Impact

I often wonder what kind of impact I have on people. I don’t mean the initial impact I make. Most people think I’m stuck up before they really know me…the real answer is that I’m just introverted. Rather, I’m talking more along the lines of the impact you can make on someone’s life over a longer period of time.

Rose saw my old sales job boss at the restaurant a few days ago. He almost forgot my name and couldn’t remember hers. I spent endless hours with him for over four months, 5 days of the week. He was the one who was going to “shape” me into a great salesman and we spent a lot of car rides talking about God and the church both of us went to…yet the impact I guess I made on his life was nothing, or so it feels.

In high school I made some great friendships.

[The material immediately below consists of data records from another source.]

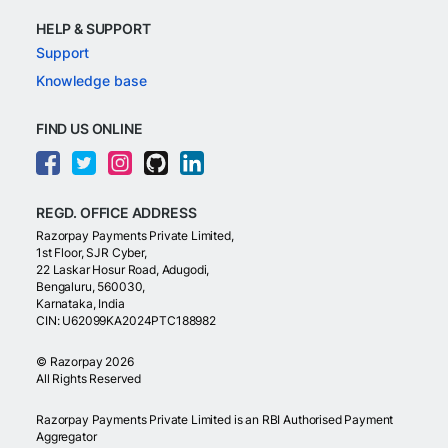
HELP & SUPPORT
Support
Knowledge base
FIND US ONLINE
REGD. OFFICE ADDRESS
Razorpay Payments Private Limited,
1st Floor, SJR Cyber,
22 Laskar Hosur Road, Adugodi,
Bengaluru, 560030,
Karnataka, India
CIN: U62099KA2024PTC188982
©
Razorpay
2026
All Rights Reserved
Razorpay Payments Private Limited is an RBI Authorised Payment
Aggregator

Some of those friendships still exist today, and a couple of those friends are bloggers and readers of this blog too. I am so encouraged to see the path God has them on. The same would not be said for some of my other friends. I guess they are friends because I make the effort all the time. I’ve often wondered, is it a true friendship if only one person makes the effort all the time, or at least it feels like all the time.

In college I didn’t make as many close friendships, but the ones that were close felt like the same thing. Me always making the effort, little connection after college.

The truest friend I have had through it all, is an email and a country away. He is missed quite often.

I just read everything I wrote, kind of depressing, I know. Sorry.

One question…is it possible to determine the impact you make on someone’s life?